Dass auch der Walliser die besondere Gabe besitzt, das Spiel zu lesen und mit seiner Technik und Kreativität zu lenken, fiel schon auf, als er bei den Junioren des EHC Visp Tor um Tor schoss und den meist älteren Gegner und den Beobachtern den Kopf verdrehte.
Bereits vor zwei Jahren spielte er als 16-Jähriger bei der U18-WM in Zug, als die Schweiz erst in der Verlängerung den Finaleinzug verpasste. Letzte Saison kam der Wunder-Bub dann beim SC Bern in der NLA zum Zug und erzielte bereits einen Treffer.
Dann zog er aus, um die Hockey-Welt zu erobern. Und in seiner ersten Saison in Übersee, bei den Halifax Mooseheads in der kanadischen Junioren-Liga hat er nun selbst die künsten Erwartungen übertroffen. In 63 Spielen gelangen dem Sohn von Versicherungs-Agent Rino Hischier und Sportlehrerin Katja 41 Tore und 52 Assists und er wurde als bester Neuling der Liga ausgezeichnet.
Nach dem Out in den Playoffs blieb Nico Hischier nicht gross Zeit zum Verschnaufen. Ohne den Umweg in die Heimat reiste er am Dienstag in die Slowakei, wo er bei der U18-WM in Poprad erneut für die Schweiz spielt, nachdem er zur Jahreswende bereits bei der U20-WM für Furore gesorgt hatte.
Seither gilt er neben dem Kanadier Nolan Patrick als Favorit für den ersten Platz NHL-Draft Ende Juni. BLICK traf das Ausnahme-Talent im Camp des Schweizer Teams tief in den Wäldern der Hohen Tatra in der Slowakei zum Interview.

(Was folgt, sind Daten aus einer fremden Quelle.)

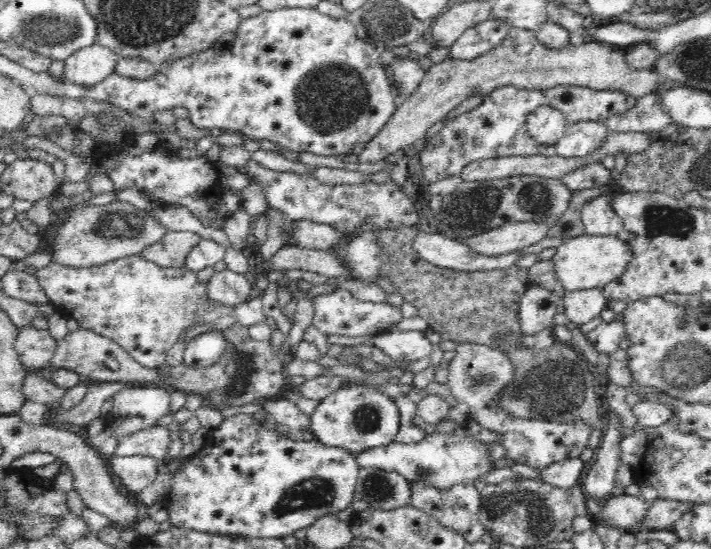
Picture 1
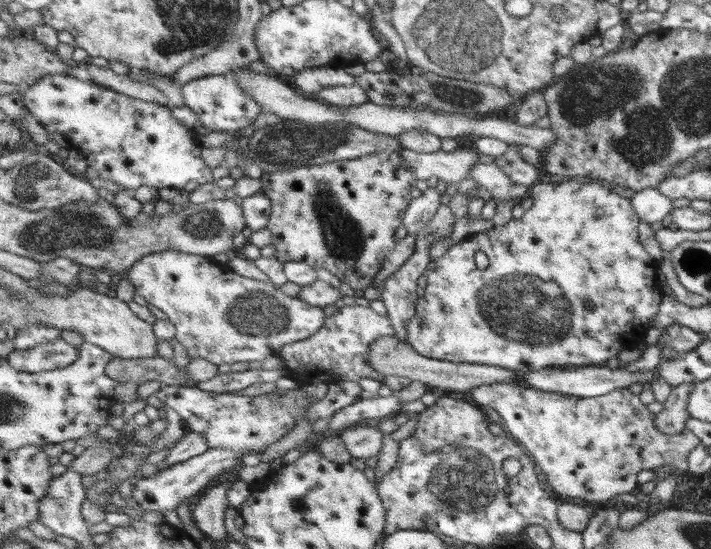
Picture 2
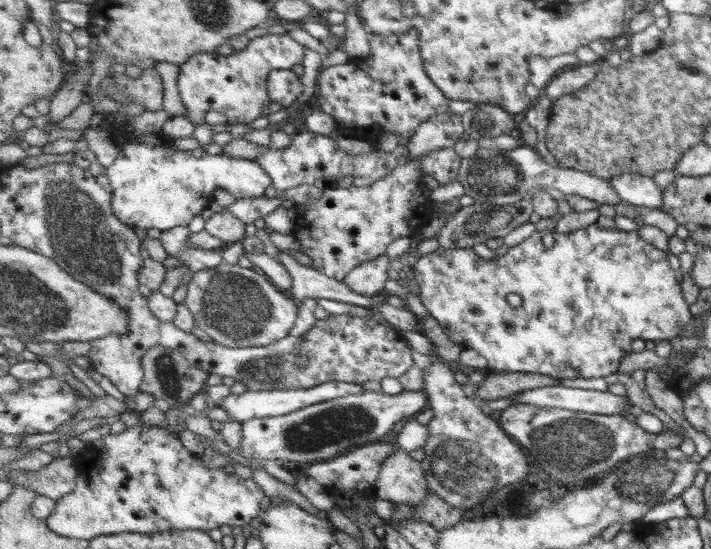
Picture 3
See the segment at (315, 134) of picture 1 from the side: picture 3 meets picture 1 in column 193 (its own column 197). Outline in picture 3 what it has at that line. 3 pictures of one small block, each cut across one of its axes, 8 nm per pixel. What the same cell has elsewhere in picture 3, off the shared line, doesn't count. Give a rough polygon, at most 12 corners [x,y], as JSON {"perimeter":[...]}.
{"perimeter":[[289,32],[255,37],[180,66],[193,125],[271,114],[271,71],[302,64]]}

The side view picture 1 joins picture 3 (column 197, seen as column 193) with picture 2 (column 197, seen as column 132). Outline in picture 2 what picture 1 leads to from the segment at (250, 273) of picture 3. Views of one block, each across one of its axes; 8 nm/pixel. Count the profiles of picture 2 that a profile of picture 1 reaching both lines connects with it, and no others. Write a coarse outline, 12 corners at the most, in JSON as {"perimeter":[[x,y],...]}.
{"perimeter":[[163,250],[129,273],[188,356],[263,361],[323,309],[211,257]]}

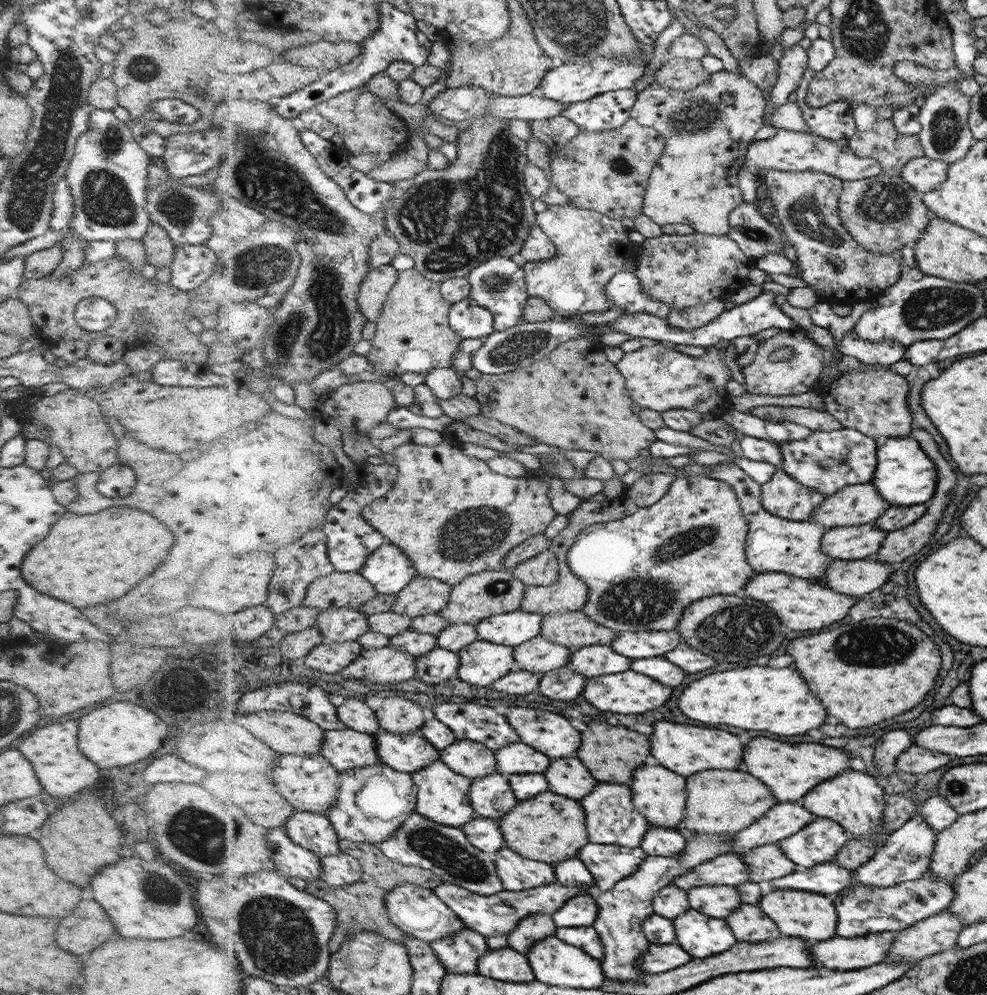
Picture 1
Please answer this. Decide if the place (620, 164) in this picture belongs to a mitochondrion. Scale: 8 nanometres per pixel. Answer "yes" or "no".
yes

BLICK: Nico, wann waren Sie eigentlich das letzte Mal zu Hause im Wallis?
Nico Hischier: Das weiss ich genau. Das war am 20. August.
Das ist eine halbe Ewigkeit her. Lässt sich das aushalten, so lange in der Fremde?
Man vermisst die Heimat schon. Und ich freue mich auch, nach der U18-WM wieder nach Hause ins Wallis zu kommen. Doch es ist schon aushaltbar.
Aber manchmal haben Sie schon Heimweh?
Ja. Doch jetzt bin ich mich schon daran gewöhnt, von meiner Familie getrennt zu sein. Ich bin mit 15 nach Bern gezogen, wo ich mit meinem Bruder (SCB-Stürmer Luca, die Red.) bei meiner Tante wohnte. Das war damals härter für mich. Ich hatte mehr Mühe in Bern als in Halifax. Ich bin ein Familienmensch und habe mit meinen Eltern, meiner Schwester und meinem Bruder ein super Verhältnis. Ich freue mich schon darauf, alle wieder zu sehen.
War die Familie nie ein Hinderungsgrund, nach Kanada zu wechseln?
Nein, das nicht. Man muss auch auf sich selbst schauen. Durch die Distanz verliert man ja den Kontakt nicht. Ich habe diesen Entscheid einfach gefällt, weil ich zum Schluss kam, dass es das Beste für meine Entwicklung als Hockey-Spieler ist.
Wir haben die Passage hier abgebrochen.